How to build a bucket light - YouTube


----------



## eanddrice (Nov 12, 2008)

LOL!!! I have been using one of these for years!!! Great conversation piece!!


----------



## edwinjd (Sep 8, 2011)

Was that a Dora band aid on the guy's finger? Hahahaha!!!

But seriously, it's a cool idea if you're camping with a trailer or motorhome. But if you're going tent camping, it can be quite a problem to find a socket to plug it in the middle of a forest.


----------



## artmart (Sep 21, 2010)

edwin... you don't bring an extension cord when you camp? 

I'm guessing this is intended for campsites with electricity and you have plenty of room in your vehicle to carry this thing. When I camp I try and downsize. This is pretty much out of that intention. Have fun with it, folks!


----------



## edwinjd (Sep 8, 2011)

Artmart: Nope. I usually do tent camping and work doesn't give me the benefit of spending more than just a few days for it.


----------



## larr-bear (Oct 2, 2011)

*im making one for my tent*

every campsite we go to has electricity for tent campers.


----------



## shahmeer (Jan 2, 2022)

I use one from https://backyardmash.com/camping/best-solar-powered-camping-lanterns/ and i love it.


----------



## Happy Joe (10 mo ago)

The bucket light looks like an interesting example of backwoods engineering...

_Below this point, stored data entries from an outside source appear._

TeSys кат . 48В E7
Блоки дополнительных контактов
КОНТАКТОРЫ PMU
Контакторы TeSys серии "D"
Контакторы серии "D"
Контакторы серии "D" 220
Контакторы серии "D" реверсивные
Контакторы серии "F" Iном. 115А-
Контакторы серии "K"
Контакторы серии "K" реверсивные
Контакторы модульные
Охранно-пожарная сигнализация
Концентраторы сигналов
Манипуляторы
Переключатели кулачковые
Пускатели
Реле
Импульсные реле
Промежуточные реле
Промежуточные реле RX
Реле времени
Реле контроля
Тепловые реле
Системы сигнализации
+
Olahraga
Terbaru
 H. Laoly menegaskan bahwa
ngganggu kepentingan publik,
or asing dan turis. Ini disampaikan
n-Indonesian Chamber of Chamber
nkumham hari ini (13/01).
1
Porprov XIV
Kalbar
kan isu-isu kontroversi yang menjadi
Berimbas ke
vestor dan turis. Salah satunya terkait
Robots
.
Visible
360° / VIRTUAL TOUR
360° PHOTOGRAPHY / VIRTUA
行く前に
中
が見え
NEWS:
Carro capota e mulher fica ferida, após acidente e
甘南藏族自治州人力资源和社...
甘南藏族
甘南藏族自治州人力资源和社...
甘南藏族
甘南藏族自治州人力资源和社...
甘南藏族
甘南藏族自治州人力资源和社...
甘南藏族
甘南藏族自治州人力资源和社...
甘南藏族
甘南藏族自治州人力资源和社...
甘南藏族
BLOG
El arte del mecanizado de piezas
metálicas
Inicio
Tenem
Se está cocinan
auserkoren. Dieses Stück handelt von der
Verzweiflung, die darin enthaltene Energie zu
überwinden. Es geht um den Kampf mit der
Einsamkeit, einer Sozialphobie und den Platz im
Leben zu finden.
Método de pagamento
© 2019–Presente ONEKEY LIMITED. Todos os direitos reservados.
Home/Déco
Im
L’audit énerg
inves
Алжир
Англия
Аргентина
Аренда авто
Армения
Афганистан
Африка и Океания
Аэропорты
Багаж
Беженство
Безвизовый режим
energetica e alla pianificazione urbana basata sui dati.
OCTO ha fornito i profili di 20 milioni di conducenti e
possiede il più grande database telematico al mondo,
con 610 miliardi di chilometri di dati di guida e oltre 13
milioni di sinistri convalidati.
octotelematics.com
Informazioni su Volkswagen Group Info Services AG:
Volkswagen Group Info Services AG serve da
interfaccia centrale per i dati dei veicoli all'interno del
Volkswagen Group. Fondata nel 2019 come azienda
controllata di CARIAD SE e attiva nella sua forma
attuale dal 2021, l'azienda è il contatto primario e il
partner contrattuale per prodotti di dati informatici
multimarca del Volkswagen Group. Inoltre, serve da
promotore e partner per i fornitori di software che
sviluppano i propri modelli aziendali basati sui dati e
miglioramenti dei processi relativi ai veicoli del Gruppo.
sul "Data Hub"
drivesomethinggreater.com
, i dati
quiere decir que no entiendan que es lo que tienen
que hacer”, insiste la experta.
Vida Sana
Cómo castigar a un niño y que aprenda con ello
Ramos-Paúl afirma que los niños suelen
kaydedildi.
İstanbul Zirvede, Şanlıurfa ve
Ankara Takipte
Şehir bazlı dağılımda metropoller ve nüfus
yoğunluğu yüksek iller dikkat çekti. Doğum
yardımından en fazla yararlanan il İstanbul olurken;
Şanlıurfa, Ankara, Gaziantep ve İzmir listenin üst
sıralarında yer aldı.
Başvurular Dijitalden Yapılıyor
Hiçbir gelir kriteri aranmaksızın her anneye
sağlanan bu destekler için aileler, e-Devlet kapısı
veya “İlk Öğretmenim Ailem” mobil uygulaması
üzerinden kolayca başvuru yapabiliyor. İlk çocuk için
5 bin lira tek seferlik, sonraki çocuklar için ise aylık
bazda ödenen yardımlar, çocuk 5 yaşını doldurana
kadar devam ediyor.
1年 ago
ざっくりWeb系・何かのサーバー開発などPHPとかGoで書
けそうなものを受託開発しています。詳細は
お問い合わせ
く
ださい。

For a more finished appearance;
I tend to "roll my own" DIY.

Here's one that I made up back in the 1980's or 90's for use with Compact fluorescent "bulbs" When more effecient LED bulbs came out the change was an obvious one.









I expect to use a larger tent this year so I made a second version (some of the original parts are no longer available).








for the porch.; using a 350 to 400 lumen 2700K (more comfortable for these old eyes) LED bulb (still 120 volts (to reduce voltage drops on long wire runs).

Every campsite I inhabited since the early 1990s has had (noiseless) electricity ... (also DIY)...
Giving me access to 12 and (with an inverter) 120 volts AC in the tent and using standard 120 volt plugs, outlets and sockets that anyone can deal with.









It can be recharged with solar panels but shady campsites are much preferred (not good for solar)... approximately 11 pounds, 12 Volts, 50 AH, LiFePo4.

Enjoy!


----------